Records provided
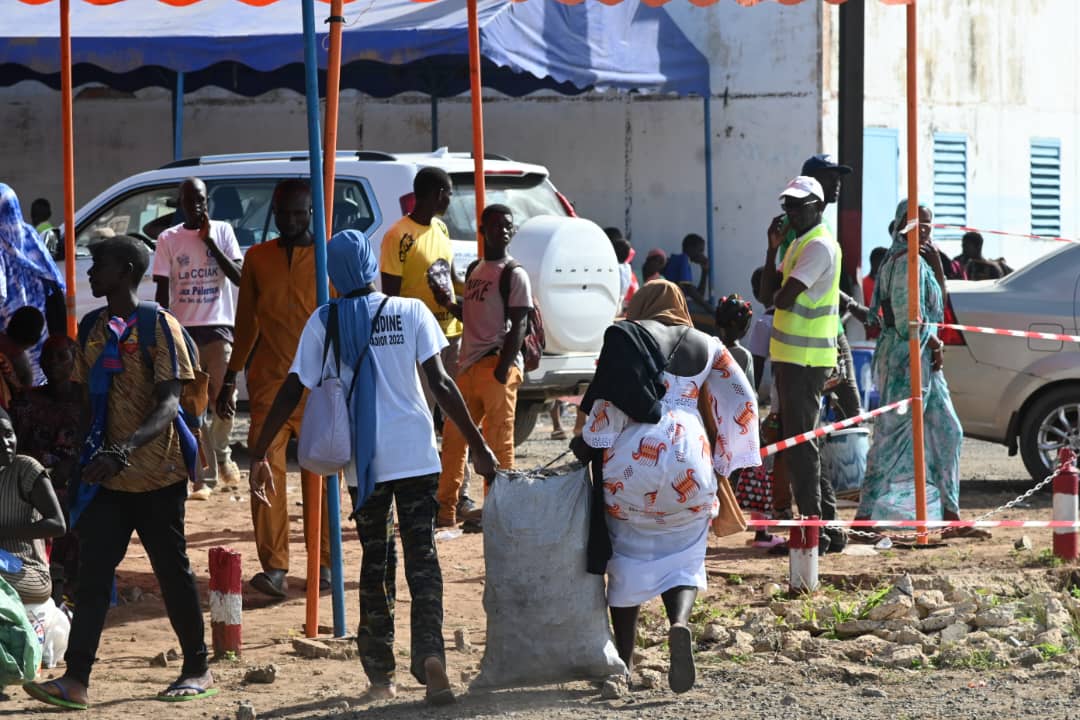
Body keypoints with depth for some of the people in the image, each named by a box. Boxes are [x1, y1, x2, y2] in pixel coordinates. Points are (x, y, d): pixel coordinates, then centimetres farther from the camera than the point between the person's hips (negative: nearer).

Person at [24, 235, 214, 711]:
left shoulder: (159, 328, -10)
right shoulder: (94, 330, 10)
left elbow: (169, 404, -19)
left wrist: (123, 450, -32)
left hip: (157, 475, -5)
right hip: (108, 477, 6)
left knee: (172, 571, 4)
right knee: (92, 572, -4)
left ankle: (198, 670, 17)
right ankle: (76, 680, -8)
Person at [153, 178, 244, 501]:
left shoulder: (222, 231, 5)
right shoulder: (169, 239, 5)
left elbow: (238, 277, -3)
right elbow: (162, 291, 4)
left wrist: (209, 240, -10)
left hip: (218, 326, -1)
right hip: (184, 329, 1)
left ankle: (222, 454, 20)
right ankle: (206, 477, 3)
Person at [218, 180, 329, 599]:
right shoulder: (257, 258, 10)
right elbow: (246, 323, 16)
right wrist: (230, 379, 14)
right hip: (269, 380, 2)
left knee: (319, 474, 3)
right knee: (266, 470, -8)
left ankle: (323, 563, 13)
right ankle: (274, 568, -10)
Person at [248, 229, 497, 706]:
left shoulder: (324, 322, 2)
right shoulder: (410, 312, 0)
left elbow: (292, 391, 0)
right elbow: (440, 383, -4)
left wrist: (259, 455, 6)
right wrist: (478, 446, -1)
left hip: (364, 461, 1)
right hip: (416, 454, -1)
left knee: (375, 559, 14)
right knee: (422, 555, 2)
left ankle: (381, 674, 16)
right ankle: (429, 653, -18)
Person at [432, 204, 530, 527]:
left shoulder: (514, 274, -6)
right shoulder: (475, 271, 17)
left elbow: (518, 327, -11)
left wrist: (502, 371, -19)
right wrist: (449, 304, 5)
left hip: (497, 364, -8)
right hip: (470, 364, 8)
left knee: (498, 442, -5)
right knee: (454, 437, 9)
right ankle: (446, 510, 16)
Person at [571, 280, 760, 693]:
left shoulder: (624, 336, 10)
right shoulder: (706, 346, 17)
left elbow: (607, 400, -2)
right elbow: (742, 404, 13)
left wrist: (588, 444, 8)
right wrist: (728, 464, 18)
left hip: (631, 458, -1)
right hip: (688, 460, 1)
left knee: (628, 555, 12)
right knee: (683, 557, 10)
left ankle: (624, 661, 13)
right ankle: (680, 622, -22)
---
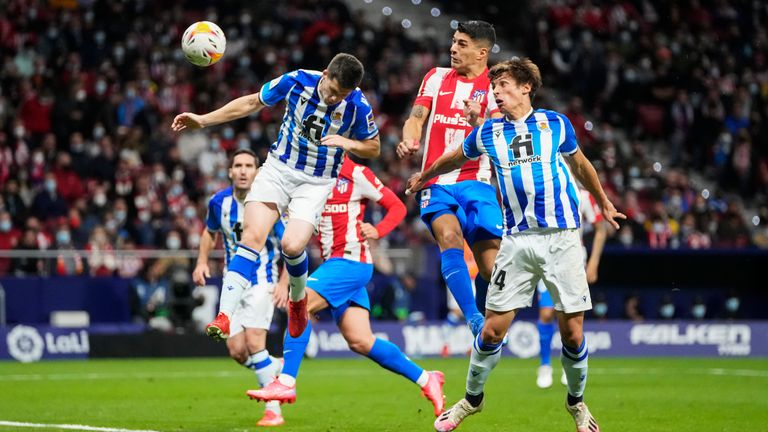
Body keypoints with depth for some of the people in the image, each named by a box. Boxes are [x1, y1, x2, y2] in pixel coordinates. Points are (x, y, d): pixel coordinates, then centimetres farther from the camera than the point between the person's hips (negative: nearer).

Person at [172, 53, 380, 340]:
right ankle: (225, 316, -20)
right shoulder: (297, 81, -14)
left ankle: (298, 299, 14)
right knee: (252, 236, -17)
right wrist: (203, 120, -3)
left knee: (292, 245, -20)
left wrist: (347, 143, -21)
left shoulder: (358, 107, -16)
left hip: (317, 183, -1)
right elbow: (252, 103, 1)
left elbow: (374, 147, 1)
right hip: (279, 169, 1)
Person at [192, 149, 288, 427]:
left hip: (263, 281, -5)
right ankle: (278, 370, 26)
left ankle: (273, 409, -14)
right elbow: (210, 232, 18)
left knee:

The problem
Copy out the lines of the records from the one containing "right wrist: (449, 304, 5)" through the one containing "left ankle: (624, 661, 13)", including both of those lines.

Answer to the problem
right wrist: (449, 304, 5)
left hip: (497, 364, -8)
right hip: (470, 364, 8)
left knee: (498, 442, -5)
right knee: (454, 437, 9)
right ankle: (446, 510, 16)
Person at [571, 280, 760, 693]:
left shoulder: (624, 336, 10)
right shoulder: (706, 346, 17)
left elbow: (607, 400, -2)
right elbow: (742, 404, 13)
left wrist: (588, 444, 8)
right wrist: (728, 464, 18)
left hip: (631, 458, -1)
right hip: (688, 460, 1)
left knee: (628, 555, 12)
right knee: (683, 557, 10)
left ankle: (624, 661, 13)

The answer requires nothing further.